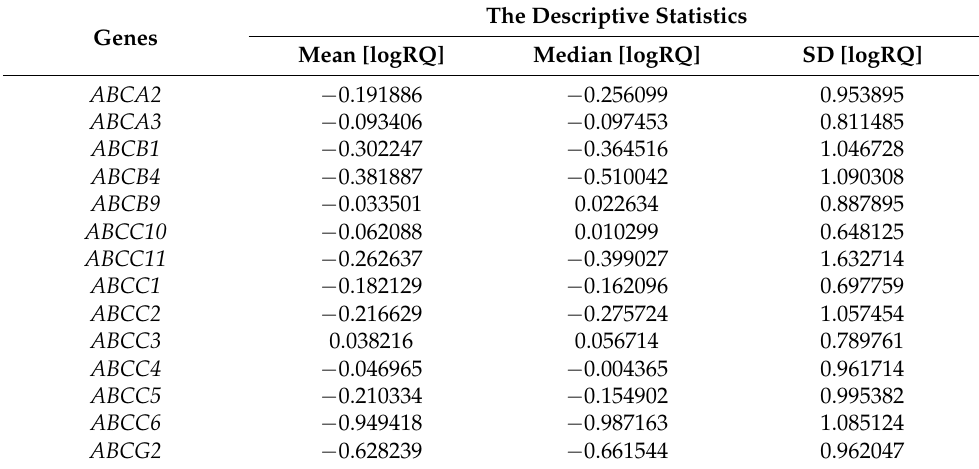
Table 1. The expression levels of selected genes from the ABC family—descriptive statistics. The Descriptive Statistics Genes Mean [logRQ] Median [logRQ] SD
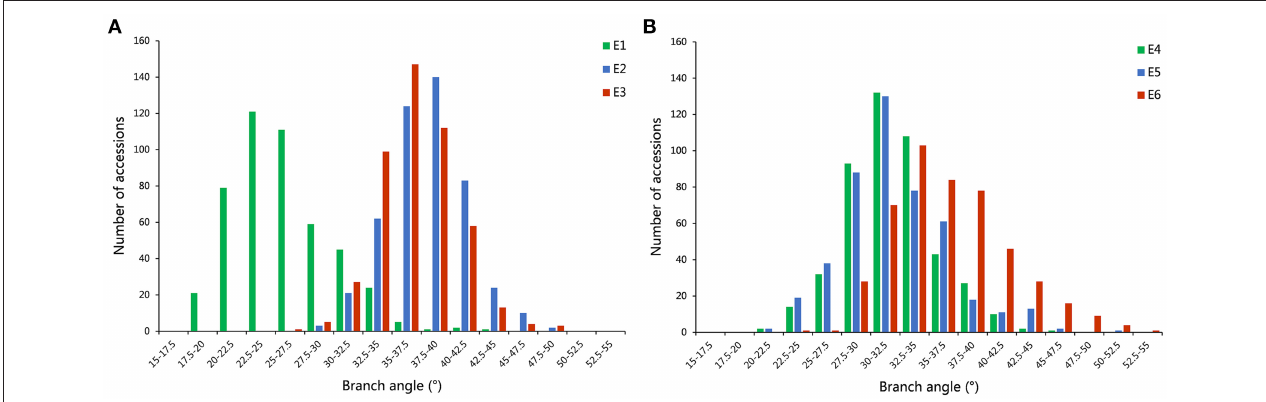
FIGURE 2 | The distribution of branch angle across 472 rapeseed accessions in six environments. (A) The environments of E1, E2, and E3. (B) The environments of E4, E5, and E6.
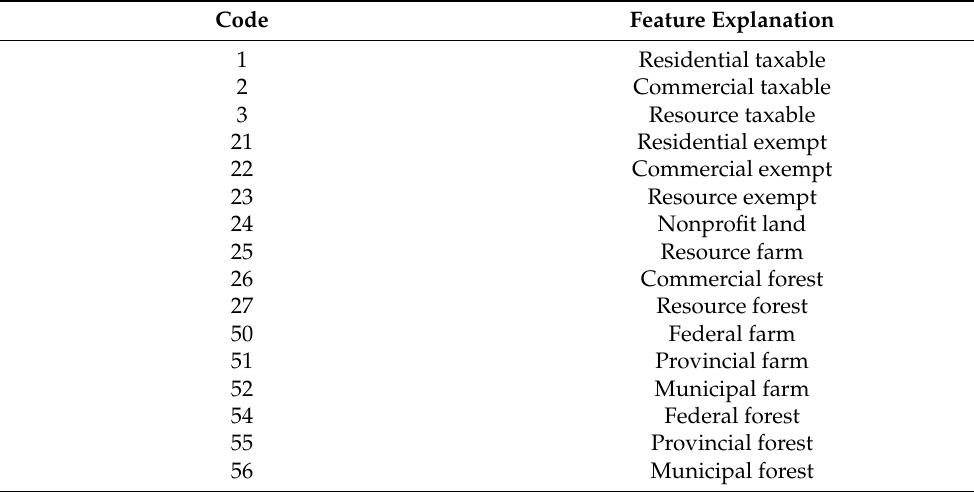
Table 3. Assessment Value Classification Code taken from the Nova Scotia Property Records Database (adapted from Province of Nova Scotia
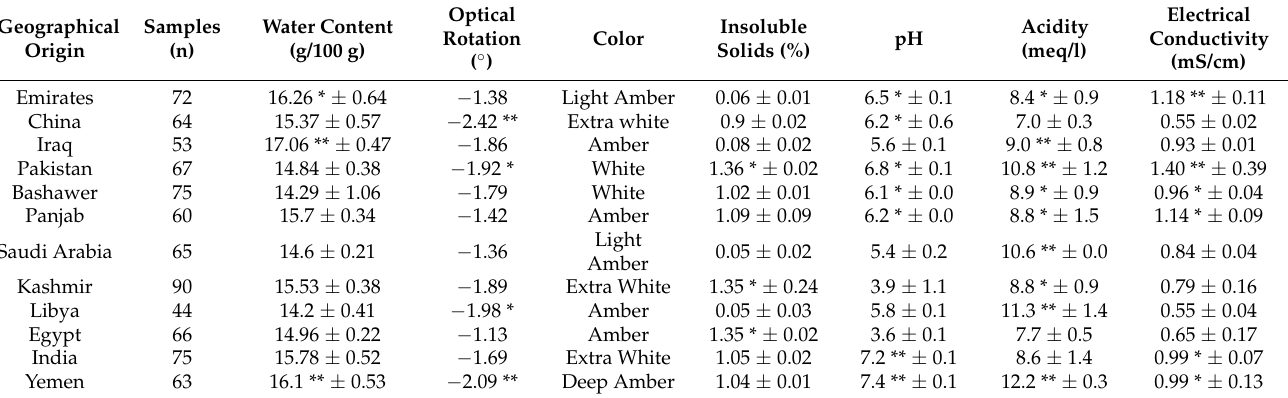
Figure 1. Pollen grain images from microscope preparations of Sidr honey from different geographical origins. Table 3. Physicochemical parameters of Sidr honey samples from different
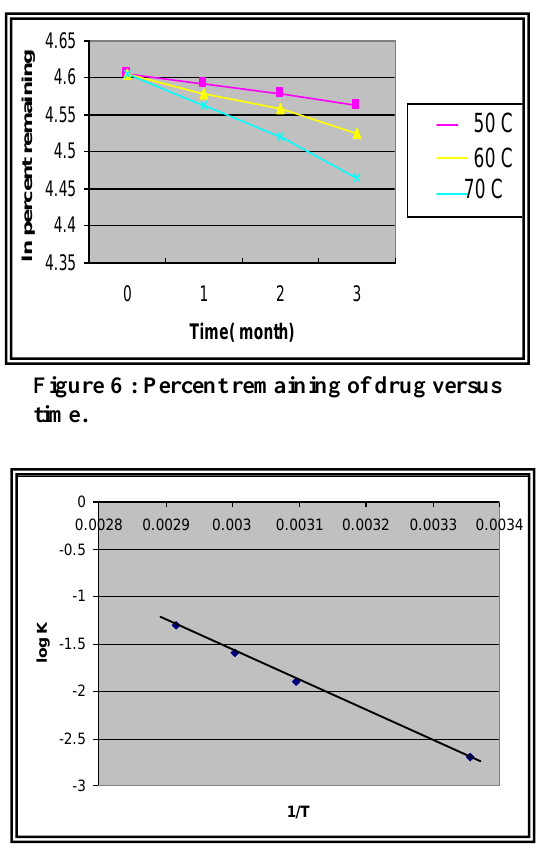
Fig7: Arrhinous plot for expiration date estimation of nicotine tablet (Formula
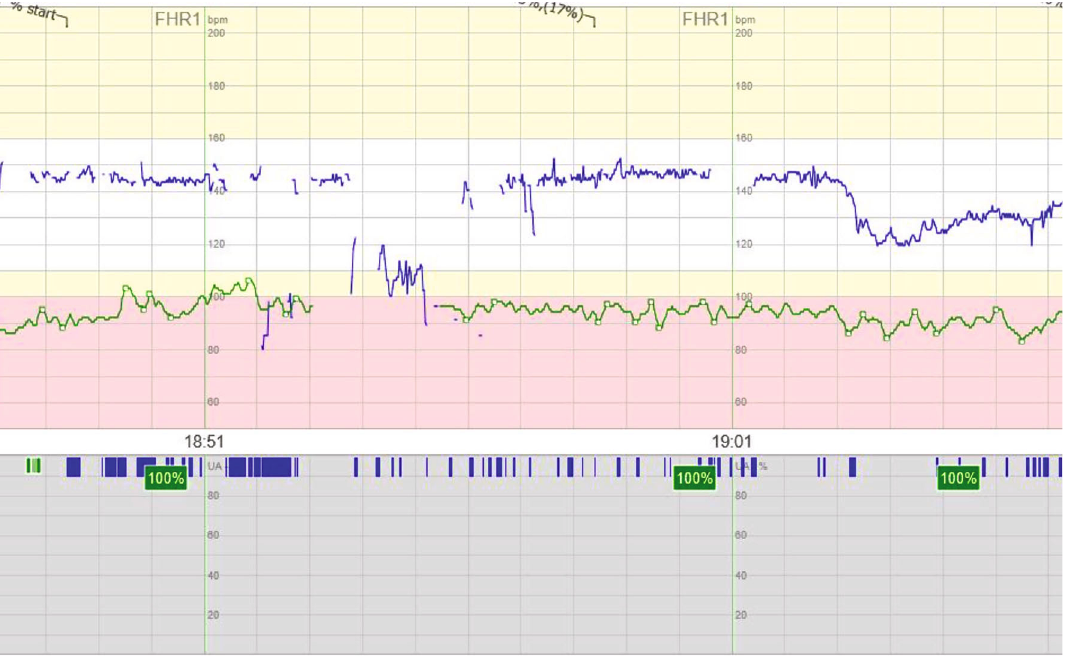
Figure 2: Patient 2 CTG at admittance to the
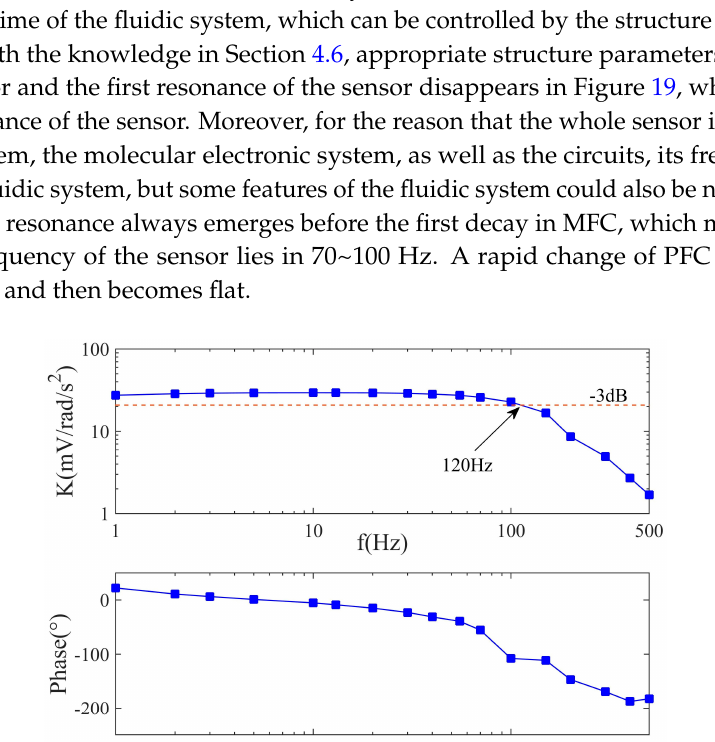
Table 5. Indexes of LCAA.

*****

• **EXERCISE DETAILS**
Would you write each entry out again exactly, omitting the images?

• **SOLUTION TO THE PROBLEM**
Table 1. The expression levels of selected genes from the ABC family—descriptive statistics. The Descriptive Statistics Genes Mean [logRQ] Median [logRQ] SD
FIGURE 2 | The distribution of branch angle across 472 rapeseed accessions in six environments. (A) The environments of E1, E2, and E3. (B) The environments of E4, E5, and E6.
Table 3. Assessment Value Classification Code taken from the Nova Scotia Property Records Database (adapted from Province of Nova Scotia
Figure 1. Pollen grain images from microscope preparations of Sidr honey from different geographical origins. Table 3. Physicochemical parameters of Sidr honey samples from different
Fig7: Arrhinous plot for expiration date estimation of nicotine tablet (Formula
Figure 2: Patient 2 CTG at admittance to the
Table 5. Indexes of LCAA.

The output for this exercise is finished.